#### What is being asked:
Write out, as an exact transcription, the line that has "test instrument and" and each line after it through the end of the data below.

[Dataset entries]
##############################

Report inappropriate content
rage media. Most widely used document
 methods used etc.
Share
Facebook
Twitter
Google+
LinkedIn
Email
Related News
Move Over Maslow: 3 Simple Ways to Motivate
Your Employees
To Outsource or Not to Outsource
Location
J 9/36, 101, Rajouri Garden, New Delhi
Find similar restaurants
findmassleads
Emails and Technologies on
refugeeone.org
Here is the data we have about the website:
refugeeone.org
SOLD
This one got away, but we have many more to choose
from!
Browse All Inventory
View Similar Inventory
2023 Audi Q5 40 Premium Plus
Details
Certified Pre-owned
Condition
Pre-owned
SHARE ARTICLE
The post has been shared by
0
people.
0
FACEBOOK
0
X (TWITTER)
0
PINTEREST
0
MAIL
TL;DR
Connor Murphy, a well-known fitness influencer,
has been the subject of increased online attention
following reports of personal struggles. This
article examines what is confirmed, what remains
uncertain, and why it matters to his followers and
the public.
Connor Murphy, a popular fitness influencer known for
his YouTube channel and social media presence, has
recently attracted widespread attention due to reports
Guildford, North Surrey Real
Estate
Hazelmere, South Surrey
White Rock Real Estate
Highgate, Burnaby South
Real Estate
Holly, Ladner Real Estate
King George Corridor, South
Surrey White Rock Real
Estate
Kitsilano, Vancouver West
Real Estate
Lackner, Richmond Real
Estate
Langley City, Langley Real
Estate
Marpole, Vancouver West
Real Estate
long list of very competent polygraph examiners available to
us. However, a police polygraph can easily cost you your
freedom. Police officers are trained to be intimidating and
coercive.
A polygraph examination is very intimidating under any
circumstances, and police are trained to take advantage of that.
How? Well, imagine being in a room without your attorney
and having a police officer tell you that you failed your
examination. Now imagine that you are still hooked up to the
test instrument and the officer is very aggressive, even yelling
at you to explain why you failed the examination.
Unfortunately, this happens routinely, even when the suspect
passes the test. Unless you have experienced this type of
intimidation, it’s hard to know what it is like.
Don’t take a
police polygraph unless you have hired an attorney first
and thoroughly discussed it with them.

##############################

#### Exercise answer:
test instrument and the officer is very aggressive, even yelling
at you to explain why you failed the examination.
Unfortunately, this happens routinely, even when the suspect
passes the test. Unless you have experienced this type of
intimidation, it’s hard to know what it is like.
Don’t take a
police polygraph unless you have hired an attorney first
and thoroughly discussed it with them.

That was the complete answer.